First, I think Jake was in no way a nerd. He seemed pretty realistic. And Nog had to go to the academy and work very hard. Icheb was former Borg. I thought even Naomi Wildman was a pretty good child actress. I think Wesley came across as both naïve *and* mature at the same time. It didn't make sense. You can be good at science (I began college right after turning 16 and was soon tutoring people twice my age, but I was and am socially inept, and there's *no way* looking back I would have entrusted myself with significant responsibilities.) I think there's a big difference between being a prodigy and great at math or science vs the experience needed to participate in the operation of a Starfleet vessel. This analogy is flawed, for most modern navies would never risk endangering a minor, but navies don't let child prodigies help run their ships. Neither do they, as far as I know, entrust them to do classified scientific research. It seemed on the one hand they wanted to make Wesley a mature, competent quasi-officer while *still* making him act very naïve about basic things. That is rather strange. But I don't hate Wesley. I think he's kind of funny.
He's just annoying as most kids at that age are (as we were when we were that age), what makes it worse is that he was a brainy sod as well which would make even the adults look like idiots and that don't go down too well with most people. At least he wasn't in every single episode!

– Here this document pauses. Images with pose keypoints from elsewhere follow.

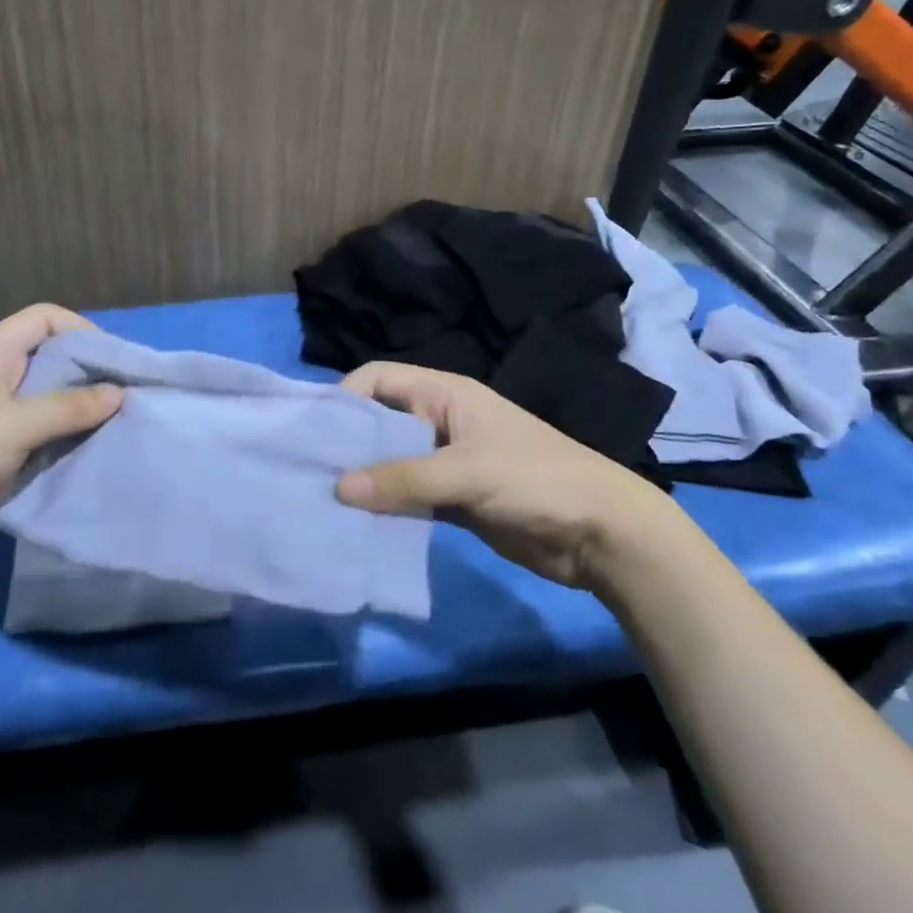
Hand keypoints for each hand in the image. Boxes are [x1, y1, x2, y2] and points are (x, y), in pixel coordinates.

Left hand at [0, 304, 121, 584]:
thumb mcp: (17, 426)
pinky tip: (83, 449)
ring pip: (44, 395)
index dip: (82, 331)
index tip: (115, 362)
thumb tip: (119, 393)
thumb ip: (71, 406)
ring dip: (76, 408)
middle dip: (86, 372)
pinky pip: (35, 429)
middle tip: (123, 395)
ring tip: (112, 423)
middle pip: (48, 355)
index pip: (45, 318)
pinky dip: (60, 434)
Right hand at [334, 362, 679, 590]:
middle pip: (379, 421)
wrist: (604, 534)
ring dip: (364, 478)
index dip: (345, 397)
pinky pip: (408, 497)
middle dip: (347, 442)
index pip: (379, 378)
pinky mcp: (454, 499)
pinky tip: (359, 524)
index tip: (314, 430)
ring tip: (323, 500)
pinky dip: (386, 507)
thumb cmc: (537, 481)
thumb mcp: (468, 473)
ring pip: (391, 462)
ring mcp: (446, 461)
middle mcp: (439, 421)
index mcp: (444, 394)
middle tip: (308, 470)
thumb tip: (337, 488)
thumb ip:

It doesn't bother me in the slightest if people think of things I can't think of. I have never been in the position where that annoys me, and I have had some very clever cousins. Grudging jealousy, a little, acknowledgement, yes, definitely. Wesley should be acknowedged, or he will just give up.
I think they should do an episode with Wesley Crusher, relegated to the science labs, with 1 hour to do something. As he is doing this, a jealous 70 year-old admiral clips him around the head every ten minutes, and tells him he is an upstart and worthless. Jealous crew mates throw stuff at him and tease him about his lack of girlfriends. And they also sit and use the computers to play games and listen to songs about sinking into the quicksand of self-perpetuating parental abuse and family disfunction. Not.